AI21 Labs, the Israeli artificial intelligence company founded by Amnon Shashua and Ori Goshen, announced Monday it is cutting more than 60% of its workforce — reducing headcount from approximately 180 to around 70 employees — in a dramatic strategic overhaul. The company will discontinue sales of standalone large language models (LLMs) and concentrate all resources on Maestro, its platform for optimizing and managing enterprise AI agents.
Why it matters
AI21 Labs has been one of Israel's most prominent AI startups, having raised hundreds of millions of dollars from leading investors, developed the Jamba model family, and operated as one of the few significant LLM players outside the U.S. The restructuring signals that the company is effectively exiting the foundation model race against OpenAI, Anthropic, and Google — in favor of a niche it sees as the next growth engine: AI agent orchestration and optimization.
According to the company, selling LLMs as standalone products has not generated sufficient revenue to justify continued investment in that direction.
What they're saying
In an official statement, AI21 said: "The rapid developments in AI required us to re-examine the company's operations from end to end. With great sadness we part with a group of excellent employees who made significant contributions to the company's key milestones. We are committed to supporting them through this period with sensitivity and responsibility. This move and our focus on AI agent optimization — a central challenge for organizations worldwide — will allow the company to accelerate its growth path."
Alongside the layoff announcement, AI21 confirmed it has signed multi-million dollar contracts with international customers to implement Maestro, including Nebius. The company also announced partnerships with several firms, notably Wix, to build on the Maestro platform.
Maestro is designed to solve a problem that has emerged over the past year as enterprises ramp up their AI agent deployments: how to manage and optimize growing fleets of AI agents — selecting between models, balancing cost against response speed, and improving reliability in production.

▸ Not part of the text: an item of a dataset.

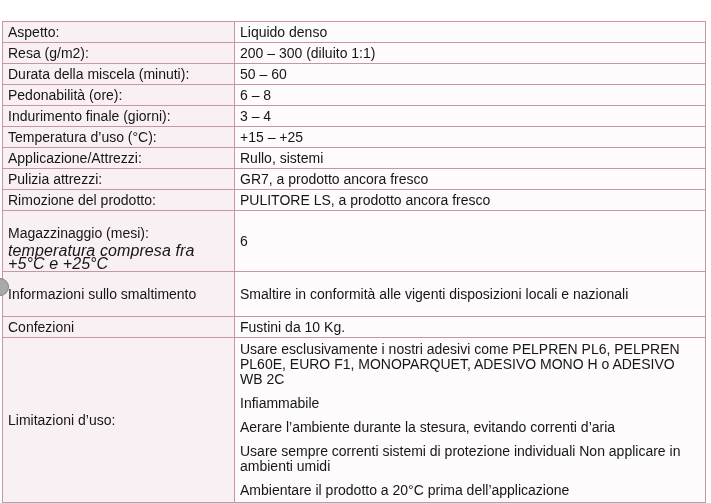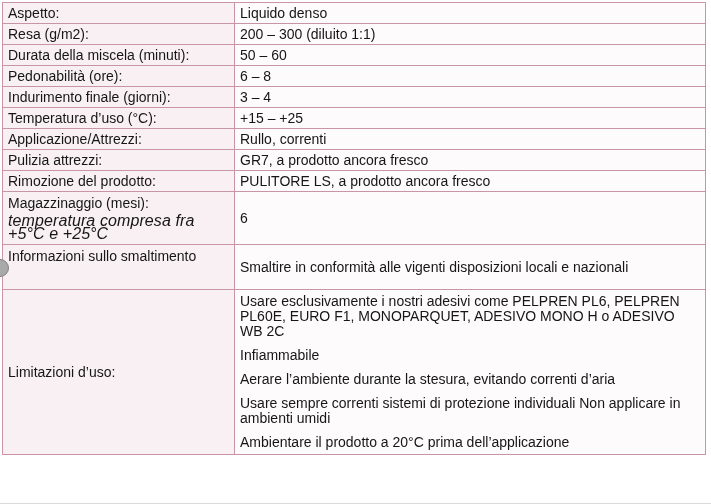"Aspetto:" .sheet { margin-top: none -> 19px }
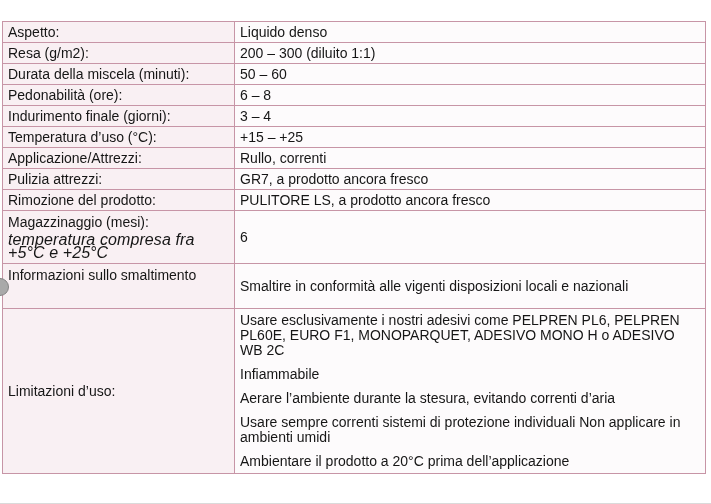"Rullo, correnti" td.val { text: correnti -> sistemi }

The restructuring follows the collapse of acquisition talks with Nebius, which had been in advanced negotiations to buy the startup. Instead of an acquisition, the two companies signed a commercial partnership.
The bottom line
AI21 is making a high-stakes bet: walking away from the core business that made it known — LLMs — and betting on a fast-growing niche in enterprise AI agent optimization. The success of this pivot will be determined by whether the company can convert its new international contracts and partnerships into sustainable growth. The deep workforce cuts, however painful, reflect an attempt to slim down quickly for the new trajectory.